Nous devons résister contre tous les mécanismes sociaux qui sont aujourd’hui la cause des maladies que nous avons à traiter. Cette envie de guérir l’autre en s’opposant à la cause de la maladie n’a de sens que si en même temps nous l’aidons à retrouver lui aussi l’envie de résister. Face à l’humiliation subie au travail de cette femme il ne faut pas qu’elle reste seule, il faut aider la personne malade à entreprendre une action collective pour se défendre. Pour aider cet homme à trouver la justice face à son cancer il faut l’aider à résister avec les autres victimes et rejoindre le combat associatif. Il faut aider ces jeunes à obtenir un Contrat de travail à durée indéterminée et leur faire découvrir l’existence de la lutte contre la précarisation au travail. Toutes ces démarches sont thérapeutiques. La meilleure des guérisons c’est quand la personne malade redécouvre qu’elle a des capacités à se défendre, qu’elle mérite mieux que la souffrance, qu’elle n’est pas condamnée à la solitude de la maladie. Retrouver la confiance, redécouvrir l’estime de soi c’est s’engager dans la guérison bien plus sûrement que de prendre des psychotropes, même si ceux-ci peuvent à un moment servir de béquilles. On ne remonte pas la pente avec les béquilles mais par la force de ses jambes et le soutien de ceux qui n’acceptent pas la fatalité de la maladie.

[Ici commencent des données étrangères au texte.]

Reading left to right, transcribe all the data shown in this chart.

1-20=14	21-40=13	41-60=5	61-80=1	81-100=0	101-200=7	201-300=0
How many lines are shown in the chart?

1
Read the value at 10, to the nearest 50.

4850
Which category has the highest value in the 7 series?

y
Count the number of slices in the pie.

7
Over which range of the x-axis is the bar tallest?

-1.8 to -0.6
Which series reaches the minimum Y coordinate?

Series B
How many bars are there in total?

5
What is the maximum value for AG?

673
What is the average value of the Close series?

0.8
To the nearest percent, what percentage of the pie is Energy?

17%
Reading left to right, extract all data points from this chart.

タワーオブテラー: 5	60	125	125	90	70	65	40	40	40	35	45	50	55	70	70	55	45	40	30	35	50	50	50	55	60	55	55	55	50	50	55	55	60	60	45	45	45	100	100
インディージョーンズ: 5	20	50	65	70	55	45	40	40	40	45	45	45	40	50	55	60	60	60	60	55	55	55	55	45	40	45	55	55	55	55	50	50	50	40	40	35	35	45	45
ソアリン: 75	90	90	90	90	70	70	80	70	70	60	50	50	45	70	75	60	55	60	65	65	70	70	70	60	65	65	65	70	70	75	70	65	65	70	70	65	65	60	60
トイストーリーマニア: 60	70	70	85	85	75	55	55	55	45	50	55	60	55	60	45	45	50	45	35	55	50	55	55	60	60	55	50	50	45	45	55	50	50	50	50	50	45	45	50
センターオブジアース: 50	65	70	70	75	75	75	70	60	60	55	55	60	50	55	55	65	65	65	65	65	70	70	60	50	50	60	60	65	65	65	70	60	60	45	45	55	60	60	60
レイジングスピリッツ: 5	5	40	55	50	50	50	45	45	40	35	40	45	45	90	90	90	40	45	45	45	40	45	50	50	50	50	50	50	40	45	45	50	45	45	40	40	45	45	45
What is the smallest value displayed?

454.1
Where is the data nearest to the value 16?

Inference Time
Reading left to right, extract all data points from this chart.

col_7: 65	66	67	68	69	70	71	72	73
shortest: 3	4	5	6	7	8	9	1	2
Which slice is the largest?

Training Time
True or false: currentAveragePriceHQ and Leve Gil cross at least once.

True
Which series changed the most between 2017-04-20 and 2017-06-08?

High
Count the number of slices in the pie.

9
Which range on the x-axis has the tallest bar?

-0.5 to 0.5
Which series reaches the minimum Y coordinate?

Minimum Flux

Revendiquer ce droit d’ingérence pour comprendre les mécanismes de la souffrance sociale, pour apporter des réponses thérapeutiques plus efficientes, c’est assumer son rôle de soignant. Pour certains cette conception de l’exercice de la médecine générale est de l’ordre du militantisme politique. Ne nous laissons pas enfermer dans cette représentation mais posons simplement le problème à partir des recommandations de bonnes pratiques médicales : « il faut développer l’éducation du patient, lui apprendre à supprimer les facteurs de risques, à faire de la prévention », ce qui se traduit par aider le diabétique à mieux se nourrir, l’hypertendu à ne pas rester sédentaire, l’insuffisant respiratoire à ne plus fumer, le jeune dépressif à s’ouvrir aux autres, la personne âgée à ne pas rester dans la solitude. Toutes ces bonnes recommandations engagent la personne malade à modifier sa vie pour satisfaire la médecine, ce qui ne peut se faire si la personne n’a pas retrouvé l’estime de soi, l’envie de guérir. Le préalable c’est d’abord de résister à tout ce qui va détruire les ressources psychologiques de la personne. Alors soyons cohérents avec nos propres recommandations et devenons des professionnels militants de la résistance à l’oppression sociale et nous permettrons aux personnes malades de rejoindre le camp de ceux qui en se battant pour eux mêmes trouvent l’énergie pour se soigner.